FIG. 44 is an external view of a sixth embodiment of the image input device of the invention.

FIG. 45 is a flowchart of an example of a processing process executed by the image input apparatus of the present invention.

FIG. 46 is an external view of another embodiment of the image input device of the invention.

[Fig. 47] Fig. 47 is a diagram for describing divided shooting.

[Fig. 48] Fig. 48 is a diagram for describing divided shooting and combining.

FIG. 49 is an external view of another embodiment of the image input device of the invention.

[Fig. 50] Fig. 50 is a diagram illustrating additional display of additional information.

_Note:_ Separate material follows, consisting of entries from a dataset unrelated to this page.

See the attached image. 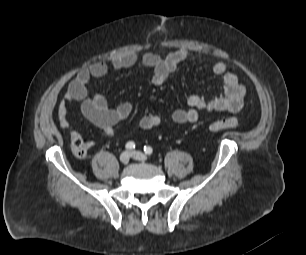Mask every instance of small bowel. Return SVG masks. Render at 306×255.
I'll use <instances>...</instances> for the list:
<instances>
[{"label": "small bowel", "mask_w": 306, "mask_h": 255, "mask_svg": "<svg viewBox=\"0 0 306 255\" xmlns=\"http://www.w3.org/2000/svg\"><path fill=\"white\" fill-rule=\"evenodd\" d=\"M189 57L186 49H178L167 55L158 53H126L112 58L111 66L116 70L142 66L153 72L152 82L155 85L164 84L178 69L179 65ZM108 72V65L103 61L93 63L80 70L70 82L64 97L60 100L57 110L59 125L68 126L67 105L79 102L83 116L93 125L101 129L108 137L116 134L115 127L128 118L133 106L130 102H123L116 107H110L102 94L88 95V84L92 79H100ZM212 72L220 76L223 81V92L212 98H205L198 94L187 96V109H176L172 113V120L177 124L194 123L198 121L200 112H230L240 111L244 104L245 86L240 83L237 75L227 70L224 62L218 61L212 65ZM161 117L157 114H145L139 120L140 128L149 130L161 124ZM89 147L93 145L88 141Z\"/></svg>", "instance_id": "small-bowel-1"}]
</instances>
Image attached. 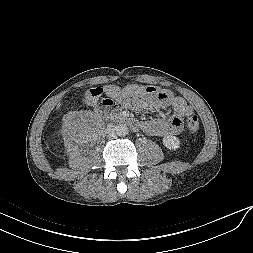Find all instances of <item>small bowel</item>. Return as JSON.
I'll list each match as a JSON object with an SVG mask.
<instances>
[{"label": "small bowel", "mask_w": 253, "mask_h": 253, "mask_svg": "<svg viewBox=\"0 0 253 253\" xmlns=\"http://www.w3.org/2000/svg\"><path fill=\"white\" fill-rule=\"evenodd\" d=\"M120 101L110 99L108 96L101 98V103L105 107L112 108L115 111H120L122 105L125 108L136 111L141 109L156 110L165 107L172 108L171 118H156L141 124V128L146 134L155 137L179 134L184 127V118L189 117L193 112L183 98L174 96L171 92L163 89H161L159 95H145Z\"/></svg>", "instance_id": "1"}]
</instances>
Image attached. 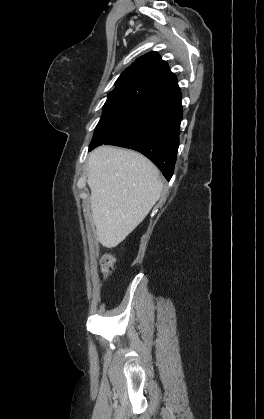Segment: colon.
Listing matches in <instances>:
<instances>
[{"mask_svg":"<svg viewBox=\"0 0 264 419\" xmlns=\"http://www.w3.org/2000/svg\"><path fill=\"white\" fill-rule=\"evenodd\" d=\"M115 262V258L113 255L111 254H106L103 256L102 261H101V265H102V271L104 273L105 276H107L111 270V268L113 267Z\"/></svg>","mask_w":264,"mask_h":419,"instance_id":"obj_1","label":"colon"}]
</instances>
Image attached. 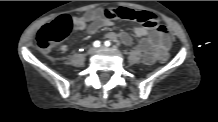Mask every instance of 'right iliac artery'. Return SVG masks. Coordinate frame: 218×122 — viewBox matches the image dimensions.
I'll list each match as a JSON object with an SVG mask.
<instances>
[{"mask_svg": "<svg viewBox=\"0 0 218 122\" xmlns=\"http://www.w3.org/2000/svg\"><path fill=\"white\" fill-rule=\"evenodd\" d=\"M93 46L96 47V48L99 47L100 46V41H95L93 43Z\"/></svg>", "mask_w": 218, "mask_h": 122, "instance_id": "obj_1", "label": "right iliac artery"}]
</instances>
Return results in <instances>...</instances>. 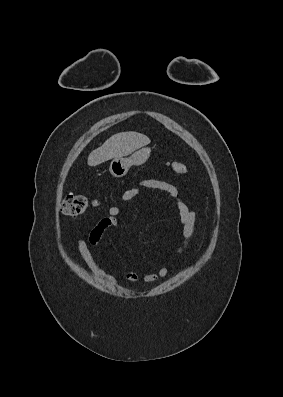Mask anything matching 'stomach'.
<instances>
[{
  "instance_id": "stomach-1",
  "label": "stomach",
  "mask_w": 283,
  "mask_h": 397,
  "mask_svg": "<svg viewBox=\"0 0 283 397\" xmlns=\"http://www.w3.org/2000/svg\"><path fill=\"white\" fill-rule=\"evenodd\" d=\"M150 153L149 148H142L134 152L129 158H114L110 163L109 171L114 177H123L132 165L144 164L150 157Z\"/></svg>"
}]
</instances>
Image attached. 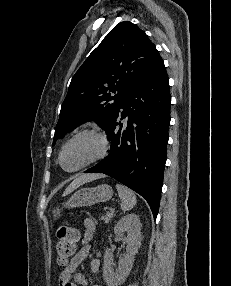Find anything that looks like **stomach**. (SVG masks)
Listing matches in <instances>:
<instances>
[{"mask_svg":"<svg viewBox=\"0 0 231 286\" xmlns=\"http://www.w3.org/2000/svg\"><path fill=\"white\" fill-rule=\"evenodd\" d=\"M113 196L112 187L107 184L98 185L96 187L81 188L76 191L67 201L63 207L54 208L52 210L53 219L57 220L61 216L63 208H76L92 206L99 202L109 201Z\"/></svg>","mask_w":231,"mask_h":286,"instance_id":"obj_1","label":"stomach"}]
</instances>
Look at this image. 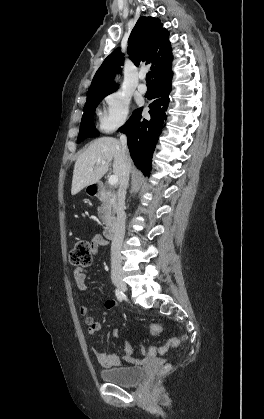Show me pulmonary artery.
<instances>
[{"mask_svg": "<svg viewBox=\"0 0 264 419\" xmlns=\"http://www.w3.org/2000/svg\"><path fill=\"white\" fill-rule=\"evenodd\" d=\"M139 78H140V83L138 84V86H137V88H138V90H139V92L140 93H146L147 92V86H146V84L143 82V80H144V78H145V74L144 73H141L140 75H139Z\"/></svg>", "mask_w": 264, "mask_h": 419, "instance_id": "e3ab8cb5", "label": "pulmonary artery"}]
</instances>
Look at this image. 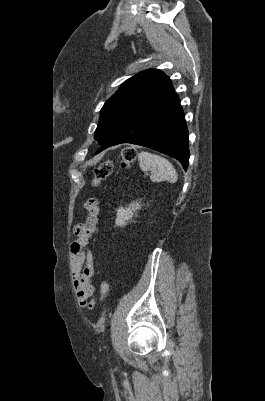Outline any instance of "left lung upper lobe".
Here are the masks:
<instances>
[{
	"mask_svg": "<svg viewBox=\"0 0 265 401\" xmlns=\"http://www.w3.org/2000/svg\"><path fill=\"white\" fill-rule=\"evenodd\" d=\"M172 87L160 70H145L126 80L100 112L95 140L104 143L136 112Z\"/></svg>",
	"mask_w": 265,
	"mask_h": 401,
	"instance_id": "left-lung-upper-lobe-1",
	"label": "left lung upper lobe"
}]
</instances>
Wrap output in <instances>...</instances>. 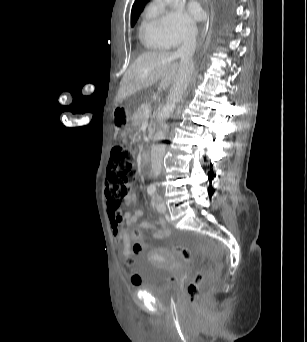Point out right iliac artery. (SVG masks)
Returning <instances> with one entry per match:
<instances>
[{
	"mask_svg": "<svg viewBox=\"0 0 307 342\" xmlns=\"http://www.w3.org/2000/svg\"><path fill=\"white\" fill-rule=\"evenodd\" d=\"M148 194L149 195H153L154 194V192H155V187H153V188H148Z\"/></svg>",
	"mask_w": 307,
	"mask_h": 342,
	"instance_id": "82829eb1",
	"label": "right iliac artery"
}]
</instances>
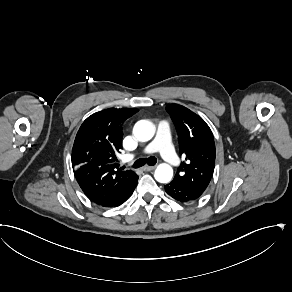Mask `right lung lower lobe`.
I'll return each mask as SVG.
<instances>
[{"instance_id":"right-lung-lower-lobe-1","label":"right lung lower lobe","mask_w":292,"mask_h":292,"mask_svg":"<svg viewBox=\"0 0 292 292\" xmlns=\"http://www.w3.org/2000/svg\"><path fill=\"white\" fill-rule=\"evenodd\" d=\"M138 183V177L125 189V191L117 198L114 200H111L105 204H101L100 206L102 207H116L121 205L124 201H126L131 194L133 193L135 187L137 186Z\"/></svg>"}]
</instances>
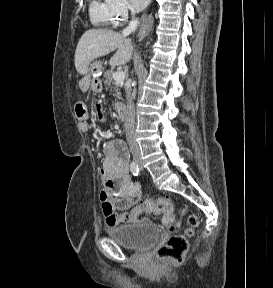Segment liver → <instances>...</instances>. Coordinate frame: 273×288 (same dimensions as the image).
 I'll list each match as a JSON object with an SVG mask.
<instances>
[{"instance_id": "6515ba94", "label": "liver", "mask_w": 273, "mask_h": 288, "mask_svg": "<svg viewBox=\"0 0 273 288\" xmlns=\"http://www.w3.org/2000/svg\"><path fill=\"white\" fill-rule=\"evenodd\" d=\"M116 50L109 61L111 67L125 65L133 55L130 39L108 29H90L80 38L75 51V68L80 75L88 72L90 63Z\"/></svg>"}]
</instances>
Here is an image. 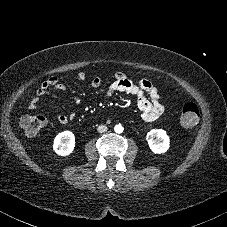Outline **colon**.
I'll list each match as a JSON object with an SVG mask.
<instances>
[{
    "instance_id": "1",
    "label": "colon",
    "mask_w": 227,
    "mask_h": 227,
    "mask_svg": "<svg viewBox=\"0 0 227 227\" xmlns=\"http://www.w3.org/2000/svg\"><path fill=\"white\" fill-rule=\"evenodd\" d=\"M199 120V110L196 104L187 103L183 106L180 115V124L184 128L194 127ZM46 118L41 115L26 114L20 118V126L29 135H37L46 124Z\"/></svg>"
}]
</instances>
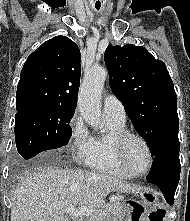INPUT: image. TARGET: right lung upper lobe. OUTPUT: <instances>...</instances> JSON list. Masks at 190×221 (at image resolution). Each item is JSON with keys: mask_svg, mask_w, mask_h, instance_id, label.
Returning a JSON list of instances; mask_svg holds the SVG:
<instances>
[{"mask_svg": "<svg viewBox=\"0 0 190 221\" xmlns=\"http://www.w3.org/2000/svg\"><path fill=\"white\" fill-rule=\"evenodd\" d=\"M76 43L66 36L44 42L27 58L17 88L18 112L33 107L74 110L81 75Z\"/></svg>", "mask_w": 190, "mask_h": 221, "instance_id": "cb5924a9", "label": "right lung upper lobe"}]
</instances>
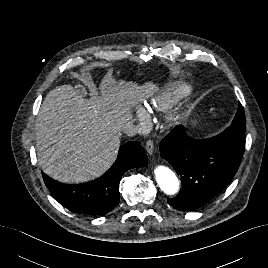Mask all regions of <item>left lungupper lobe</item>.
Segmentation results:
<instances>
[{"label":"left lung upper lobe","instance_id":"obj_1","mask_svg":"<svg viewBox=\"0 0 268 268\" xmlns=\"http://www.w3.org/2000/svg\"><path fill=\"white\" fill-rule=\"evenodd\" d=\"M245 127L246 119L243 107L239 104L237 114L234 118L233 124L220 137L230 141L236 147L245 149Z\"/></svg>","mask_w":268,"mask_h":268}]
</instances>
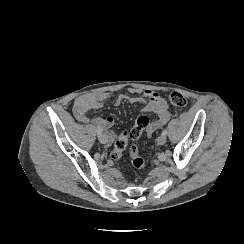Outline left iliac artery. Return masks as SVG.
Returning <instances> with one entry per match:
<instances>
[{
	"mask_svg": "<svg viewBox=\"0 0 244 244\" xmlns=\"http://www.w3.org/2000/svg\"><path fill=\"white\" fill-rule=\"evenodd\" d=\"M168 134V130L167 129H164L163 131H162V135H167Z\"/></svg>",
	"mask_w": 244,
	"mask_h": 244,
	"instance_id": "1",
	"label": "left iliac artery"
}]
</instances>
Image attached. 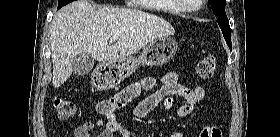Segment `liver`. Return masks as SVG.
Listing matches in <instances>:
<instances>
[{"label": "liver", "instance_id": "obj_1", "mask_svg": "<svg viewBox=\"0 0 280 137\" xmlns=\"http://www.w3.org/2000/svg\"><path fill=\"white\" fill-rule=\"evenodd\" d=\"M174 33L169 22L140 10L97 8L88 0L74 1L60 9L51 23L52 84L58 88L71 76L73 58L79 54L102 62L126 59ZM113 36L117 40L109 45Z\"/></svg>", "mask_w": 280, "mask_h": 137}]
</instances>
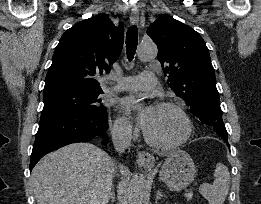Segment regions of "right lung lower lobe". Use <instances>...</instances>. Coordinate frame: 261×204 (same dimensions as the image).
I'll list each match as a JSON object with an SVG mask.
<instances>
[{
  "label": "right lung lower lobe",
  "mask_w": 261,
  "mask_h": 204,
  "mask_svg": "<svg viewBox=\"0 0 261 204\" xmlns=\"http://www.w3.org/2000/svg\"><path fill=\"white\" fill-rule=\"evenodd\" d=\"M107 111L59 110L41 114L29 169L47 153L76 142H88L97 136L107 143Z\"/></svg>",
  "instance_id": "obj_1"
}]
</instances>
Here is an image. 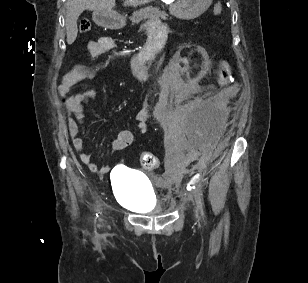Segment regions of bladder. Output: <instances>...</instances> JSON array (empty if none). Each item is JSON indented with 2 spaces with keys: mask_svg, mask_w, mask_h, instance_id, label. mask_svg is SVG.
<instances>
[{
  "mask_svg": "<svg viewBox=\"0 0 308 283\" xmlns=\"http://www.w3.org/2000/svg\"><path fill=\"white\" fill-rule=\"evenodd\" d=\"M113 194L123 206L144 214L161 212L149 178L136 170L118 166L110 174Z\"/></svg>",
  "mask_w": 308,
  "mask_h": 283,
  "instance_id": "bladder-1",
  "label": "bladder"
}]
</instances>
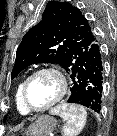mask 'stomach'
I'll return each instance as SVG.
<instances>
[{
  "mask_svg": "<svg viewBox=\"0 0 117 136\" xmlns=\"http://www.w3.org/2000/svg\"><path fill=\"white\" fill-rule=\"evenodd\" d=\"M55 127L56 120L53 117L49 115H42L38 117V119L28 127L26 135L48 136L54 131Z\"/></svg>",
  "mask_w": 117,
  "mask_h": 136,
  "instance_id": "1",
  "label": "stomach"
}]
</instances>
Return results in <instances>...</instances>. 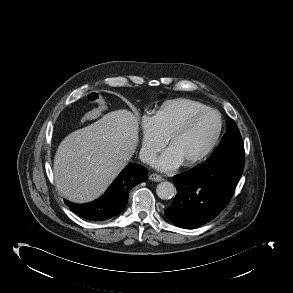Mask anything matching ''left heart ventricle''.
Returning a JSON list of instances; mask_svg holds the SVG:
<instances>
[{
  "instance_id": "left-heart-ventricle-1",
  "label": "left heart ventricle",
  "mask_w": 293,
  "mask_h": 293,
  "mask_svg": "<svg viewBox=\"0 0 293 293\" xmlns=\"http://www.w3.org/2000/svg\"><path fill=\"white\" fill-rule=\"evenodd\" d=\"M218 127V119L214 114H206L198 118L181 136L174 139L169 148L183 162L200 154L214 137Z\"/></svg>"
}]
</instances>
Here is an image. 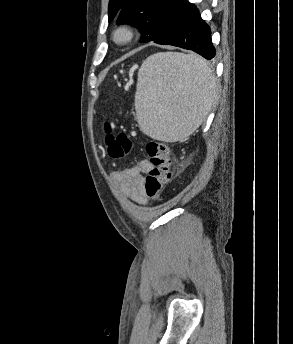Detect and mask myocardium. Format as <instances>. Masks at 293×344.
Wrapping results in <instances>:
<instances>
[{"mask_svg":"<svg viewBox=\"0 0 293 344\" xmlns=\"http://www.w3.org/2000/svg\"><path fill=\"white\" fill-rule=\"evenodd\" d=\"M134 37V32L132 28L127 24L119 25L114 31H113V40L117 44H127L130 41H132Z\"/></svg>","mask_w":293,"mask_h":344,"instance_id":"f54148a6","label":"myocardium"}]
</instances>
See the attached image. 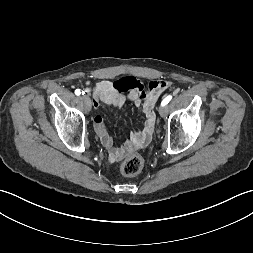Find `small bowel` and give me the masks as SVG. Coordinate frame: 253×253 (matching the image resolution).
Here are the masks:
<instances>
[{
    "label": "small bowel",
    "mask_w": 253,
    "mask_h": 253,
    "mask_svg": "<svg viewBox=\"0 0 253 253\" xmlns=\"http://www.w3.org/2000/svg\"><path fill=\"white\" fill-rule=\"evenodd\" d=\"M166 80H154L149 83L146 92L142 83L134 77H123L113 83L102 80L89 89L93 97L95 108L101 105H109L121 108L126 102H132L138 111L145 116L143 128L133 131L128 140L120 146H114L113 138L108 133L104 120L100 115L94 117V128L103 146L109 151L111 162H118L132 151L145 146L152 138L155 128L154 104L159 96L168 88ZM128 93H124L127 92Z\"/></svg>",
    "instance_id": "1"
}]
</instances>
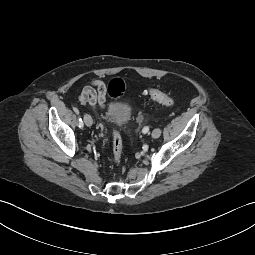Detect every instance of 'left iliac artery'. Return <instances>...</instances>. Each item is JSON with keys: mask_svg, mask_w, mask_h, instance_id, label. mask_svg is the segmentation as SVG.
Masks as SVG:
<instances>
[{"mask_svg": "<svg viewBox=\"0 0 255 255\" xmlns=\"http://www.w3.org/2000/svg\"><path fill=\"white\" fill-rule=\"evenodd\" d=\"M149 130V127L148 126H144L143 129H142V132L143 133H147Z\"/></svg>", "mask_w": 255, "mask_h": 255, "instance_id": "obj_1", "label": "left iliac artery"}]
</instances>
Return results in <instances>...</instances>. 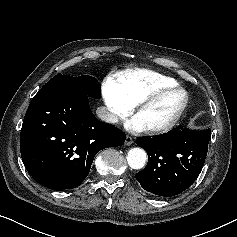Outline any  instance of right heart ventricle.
I'll list each match as a JSON object with an SVG mask.
<instances>
[{
    "mask_svg": "<svg viewBox=\"0 0 237 237\" xmlns=\"http://www.w3.org/2000/svg\"><path fill=\"white\" fill-rule=\"evenodd\" d=\"M113 80L123 96L132 105H136L161 88L177 84L171 77L144 69L119 72L113 76Z\"/></svg>",
    "mask_w": 237,
    "mask_h": 237,
    "instance_id": "1",
    "label": "right heart ventricle"
}]
</instances>
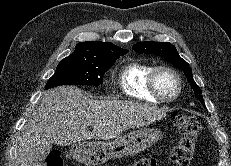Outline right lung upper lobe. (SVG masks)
Here are the masks:
<instances>
[{
    "mask_svg": "<svg viewBox=\"0 0 231 166\" xmlns=\"http://www.w3.org/2000/svg\"><path fill=\"white\" fill-rule=\"evenodd\" d=\"M124 52H128V50L122 49L111 42L87 41L78 43L72 55L99 58Z\"/></svg>",
    "mask_w": 231,
    "mask_h": 166,
    "instance_id": "obj_1",
    "label": "right lung upper lobe"
}]
</instances>
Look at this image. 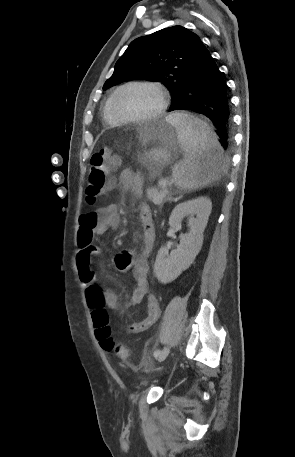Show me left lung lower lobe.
Here are the masks:
<instances>
[{
    "instance_id": "0a47b994",
    "label": "left lung lower lobe",
    "mask_w": 295,
    "mask_h": 457,
    "mask_svg": "<svg viewBox=\"0 0 295 457\" xmlns=\"http://www.w3.org/2000/svg\"><path fill=\"white\" fill-rule=\"evenodd\" d=\"M185 82L169 111L188 109L208 117L215 125L224 149L231 142V115L227 87L218 66L204 44L186 70Z\"/></svg>"
}]
</instances>
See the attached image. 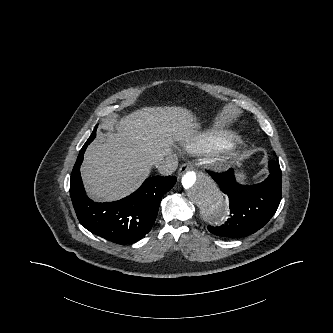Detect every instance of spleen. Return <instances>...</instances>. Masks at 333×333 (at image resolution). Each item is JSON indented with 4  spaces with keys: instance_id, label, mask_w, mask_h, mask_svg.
Returning a JSON list of instances; mask_svg holds the SVG:
<instances>
[{
    "instance_id": "3e777b00",
    "label": "spleen",
    "mask_w": 333,
    "mask_h": 333,
    "mask_svg": "<svg viewBox=\"0 0 333 333\" xmlns=\"http://www.w3.org/2000/svg\"><path fill=\"white\" fill-rule=\"evenodd\" d=\"M237 179L240 180V181H241V180H244V179H245V176H244L243 174H238V175H237Z\"/></svg>"
}]
</instances>
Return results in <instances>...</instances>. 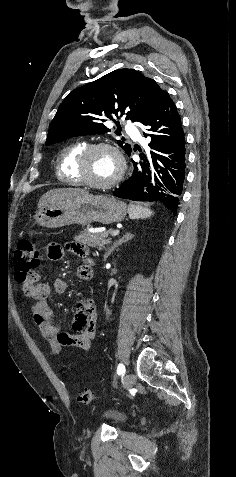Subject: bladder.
Segmentation results:
<instances>
[{"label":"bladder","mask_w":236,"mask_h":477,"mask_svg":"<svg viewBox=\"0 0 236 477\" xmlns=\"http://www.w3.org/2000/svg\"><path fill=\"white\" fill-rule=\"evenodd\" d=\"M100 417L102 420L109 422L115 427L124 426L128 419L124 413L117 410H111V409L104 410L101 413Z\"/></svg>","instance_id":"31cf9c89"}]
</instances>
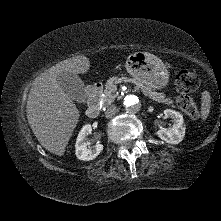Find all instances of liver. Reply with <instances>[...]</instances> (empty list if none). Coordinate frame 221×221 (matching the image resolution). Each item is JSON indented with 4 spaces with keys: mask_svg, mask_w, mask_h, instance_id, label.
<instances>
[{
    "mask_svg": "<svg viewBox=\"0 0 221 221\" xmlns=\"http://www.w3.org/2000/svg\"><path fill=\"white\" fill-rule=\"evenodd\" d=\"M89 68L87 57H72L47 69L32 84L26 105L28 123L40 144L53 154L64 155L80 117L75 103L58 84V76L84 74Z\"/></svg>",
    "mask_w": 221,
    "mask_h": 221,
    "instance_id": "liver-1",
    "label": "liver"
}]
</instances>
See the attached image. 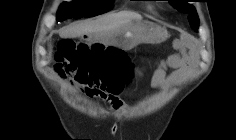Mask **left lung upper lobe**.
<instances>
[{
	"instance_id": "obj_1",
	"label": "left lung upper lobe",
	"mask_w": 236,
	"mask_h": 140,
	"mask_svg": "<svg viewBox=\"0 0 236 140\" xmlns=\"http://www.w3.org/2000/svg\"><path fill=\"white\" fill-rule=\"evenodd\" d=\"M170 4L180 12L189 14V22L191 27L197 31L199 26V19L195 8L187 3V0H168Z\"/></svg>"
}]
</instances>
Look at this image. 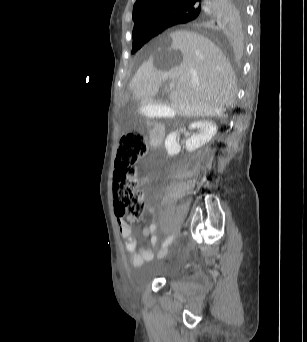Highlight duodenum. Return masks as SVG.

51A and 51B are an external view and a side view of another embodiment of the image input device of the invention.

[Explanation of symbols]

12 Imaging unit 14 Support 16 Platen 21 Imaging lens 22 Image sensor 23 Filter 24 CDS / A / D circuit 25, 25a Image processing unit 26 Overall control unit 26a Control unit 27, 27a storage unit 28 Power storage unit 29 Power supply control unit 30 Display 31, 31a Operation unit 32, 32a strobe circuit 33 Strobe 34-37 connector 38 Close-up lens 40 mounting part 48 Diffuser 50 pattern projection unit

─────────────────────────────────────────────────── ─── Continuation of the front page (51) Int.Cl. ⁷ Identification code FI theme code (reference) H04N 5/76 H04N 5/91 H 5/765 1/10 5/91 (72) Inventor Tomofumi Kitazawa Tokyo Ricoh Co., Ltd. 1-3-6 Nakamagome, Ota-ku (72) Inventor Yuji Hasegawa 1-3-6 Nakamagome Nakamagome, Ota-ku, Tokyo F-term (R) in Ricoh Co., Ltd. 5B047 AA07 BA02 BA03 BB04 BC02 BC05 BC14 CA17 5C022 AB15 AB21 AB40 AB62 AB66 AC03 AC07 AC12 AC27 AC31 AC42 AC54 AC69 AC78 CA07 5C052 FA02 FA03 FA05 FA08 FB02 FC06 FD06 FE01 FE09 5C053 FA04 FA07 FA14 FA23 FA27 FA29 GA11 GB06 GB36 HA22 HA29 HA33 KA04 KA22 KA24 LA02 LA03 LA06 LA14 5C072 AA01 BA05 DA02 DA21 DA23 EA08 LA11 LA12 RA11 SA03 XA01

Claims (5)

[Claims] 1. An image input device comprising: an image pickup unit that captures and holds an image of a subject; and a support unit that supports the image pickup unit at a predetermined distance from the subject, wherein the image pickup unit is the support unit. The image inputting method is characterized in that the range-finding range in which the image-capturing unit is detachably supported by the support unit is narrower than the range-finding range when the image-capturing unit is not supported by the support unit. apparatus. 2. The image input device according to claim 1, wherein a close-up lens for moving a focusing range of the image pickup unit to a short distance side is provided on the support unit. 3. The image input device according to claim 1, wherein the image pickup unit has a first power storage unit, the support unit has a second power storage unit, and the image pickup unit is provided on the support unit. An image input device, wherein power is supplied from the first power storage unit when not supported, and power is supplied from the second power storage unit when connected to the support unit. 4. The image input device according to claim 3, wherein the supporting unit has an image capturing control unit, and when the image capturing unit is supported by the supporting unit, the image capturing control unit performs the image capturing unit. An image input device characterized by performing a part or all of the image capturing control of. 5. The image input device according to claim 4, wherein the support portion has an image recording means for recording an image, and when the image pickup portion is supported by the support portion, it is held by the image pickup portion. The image input device is characterized in that the present image is transferred to the image recording means.